Peace, Love and Good Books: HAWK QUEST by Robert Lyndon
Medieval History

Peace, Love and Good Books: HAWK QUEST by Robert Lyndon



Hawk Quest by Robert Lyndon
As someone who likes to, and wants to, review every historical fiction book I read, it is no great pleasure of mine to review books that I have less than positive opinions on. In a perfect world I would love or like every book I read. Every review would be glowing. Faults would be minor and opinions on them would not be offensive to the author or his or her fans. Smiles all round. Peace, love and good books forever more.
It would make reviewing so much easier and I could move on guilt free to the next book. The next happy, positive review.
Only this isn't a perfect world. Books are not all equals. Authors are not all equals. And as much as I want to love or like every book I read, it simply is not going to happen.

Which brings me to my review of Hawk Quest by Robert Lyndon. A book I had such high hopes for. Set in a favourite era and based on a journey. (Journey being one of my favourite devices in historical fiction).
It should have been a perfect match and by jove, for approximately 80 pages it nearly was. It had one of the greatest introductions that I have read for years. It was intoxicating.
The author's grasp of descriptive device was exemplary. Appealing to my every nuanced taste.
A few small examples;

He'd covered less than half the distance when the clouds snuffed out the sun. The temperature plummeted. A wind that started as a faraway sigh struck him with a blast of hail.

and...

The squadron descended on them like a machine welded by flames, the torches roaring in the wind of their passing .

I admire great writing, great description and great imagination. If an author can combine this triumverate of greatness in the ways quoted above through an entire book, then I am putty in their hands.

But then what happened?? The book I was reading in those early pages transformed into something that was very nearly the antithesis of everything I loved about the first approx 80 pages.
Magical passages of description and beautifully devised scenes, were replaced by rushing, clunky sentences. Simplistic in nature and lacking in skill. The writing became a shadow of its former self. Dialogue became naive and unchallenging. 
It was choking on too many pointless plotlines. Bad passes of dialogue. Historical inaccuracies. Needlessness. Something went awry with this novel and it was a bloody crime to me.
The writer became his own obstruction and as a result, inconsistencies in writing qualities reigned supreme and I had to force myself not to abandon it.

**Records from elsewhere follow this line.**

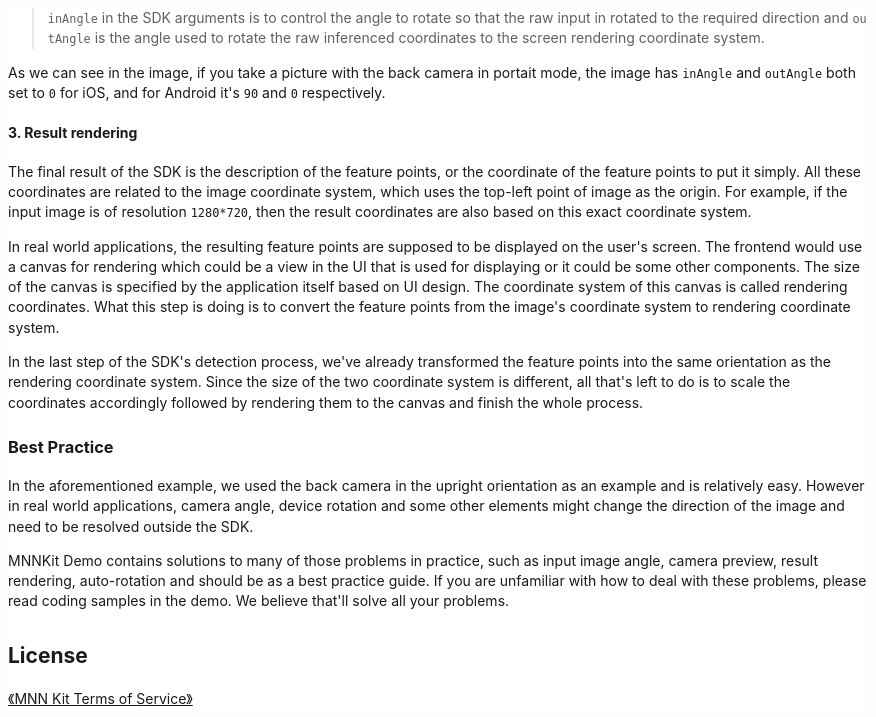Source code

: > ``inAngle`` in the SDK arguments is to control the angle to rotate so that the raw input in rotated to the required direction and ``outAngle`` is the angle used to rotate the raw inferenced coordinates to the screen rendering coordinate system.

As we can see in the image, if you take a picture with the back camera in portait mode, the image has ``inAngle`` and ``outAngle`` both set to ``0`` for iOS, and for Android it's ``90`` and ``0`` respectively.

#### 3. Result rendering

The final result of the SDK is the description of the feature points, or the coordinate of the feature points to put it simply. All these coordinates are related to the image coordinate system, which uses the top-left point of image as the origin. For example, if the input image is of resolution ``1280*720``, then the result coordinates are also based on this exact coordinate system.

In real world applications, the resulting feature points are supposed to be displayed on the user's screen. The frontend would use a canvas for rendering which could be a view in the UI that is used for displaying or it could be some other components. The size of the canvas is specified by the application itself based on UI design. The coordinate system of this canvas is called rendering coordinates. What this step is doing is to convert the feature points from the image's coordinate system to rendering coordinate system.

In the last step of the SDK's detection process, we've already transformed the feature points into the same orientation as the rendering coordinate system. Since the size of the two coordinate system is different, all that's left to do is to scale the coordinates accordingly followed by rendering them to the canvas and finish the whole process.

### Best Practice

In the aforementioned example, we used the back camera in the upright orientation as an example and is relatively easy. However in real world applications, camera angle, device rotation and some other elements might change the direction of the image and need to be resolved outside the SDK.

MNNKit Demo contains solutions to many of those problems in practice, such as input image angle, camera preview, result rendering, auto-rotation and should be as a best practice guide. If you are unfamiliar with how to deal with these problems, please read coding samples in the demo. We believe that'll solve all your problems.

## License

[《MNN Kit Terms of Service》](https://github.com/alibaba/MNNKitDemo/blob/master/license)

This author has the ability to be quite brilliant. The talent is there. I have no doubt of that. Had the book been shorter, more refined, it would have given it a better chance and if only some of the scenes and storylines had been ruthlessly removed, this could have made it a magnificent specimen of the genre. 
It could have been the epic (a shorter one) that the author had wanted it to be. If only..if only...

I will not give up on him yet though. I have bought the next book Imperial Fire. Those glimpses of brilliance are enough of an incentive for me to believe this author will come into his own one day.
With experience and bucketloads of feedback from readers, this author will be a shining star in the genre of historical fiction. And I want to be there when that happens. To applaud it.